Tom MacWright

tom@macwright.com

I wish there was a better default for database IDs

Every database ID scheme that I’ve used has had pretty serious downsides, and I wish there was a better option.

The perfect ID would:

  • Be friendly to distributed systems - multiple servers should be able to generate non-overlapping IDs at the same time. Even clients should be able to generate IDs.
  • Have good index locality. IDs should be semi-ordered so that new ones land in a particular shard or end up near the end of your btree index.
  • Have efficient database storage: if it’s a number, it’s stored as a number. If it’s binary, it should be stored as binary. Storing hexadecimal IDs as strings is a waste of space: Base16 takes up twice as much space as binary.
  • Be roughly standardized and future-proof. Cleverness is great, but IDs and data schemas tend to last a long time, and if they don’t last that long, need to survive migrations. A rare boutique ID scheme is a risk.
  • Obscure order and addresses - in other words, not be an auto-incrementing number. It is bad to reveal how many things are in a database, and also bad to give people a way to enumerate and find things by tweaking a number in a URL.

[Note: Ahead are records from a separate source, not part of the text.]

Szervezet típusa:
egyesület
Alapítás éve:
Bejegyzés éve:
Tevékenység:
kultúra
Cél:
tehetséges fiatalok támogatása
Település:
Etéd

Almost nothing checks all these boxes:

  • Auto-incrementing bigints are almost perfect, but they aren’t friendly to distributed systems because only one computer knows what the next number is. They also reveal how many things are in a database. You can use Sqids to fix that, though - a surprisingly rare approach.
  • All of the versions of UUIDs that are fully standardized have pretty bad index behavior, and cause poor index locality - even v1. But they’re very distributed-systems friendly, and they definitely obscure numbering.
  • Orderable new schemes like ulid are cool, but there isn’t a straightforward way to store them as binary, in Postgres. UUIDs are stored as binary, and they’re relatively niche - there’s no postgres implementation of ulids, for example. ULID can be stored in UUID columns, but isn’t valid as a UUID.
  • UUID v7 looks like it checks every box, but it’s not fully standardized or broadly available yet. The JavaScript implementations are great but have very little uptake, and Postgres, both by default and in the uuid-ossp module, doesn’t support it.

So for the time being, what are we to do? I don’t have a good answer. Cross our fingers and wait for uuid v7.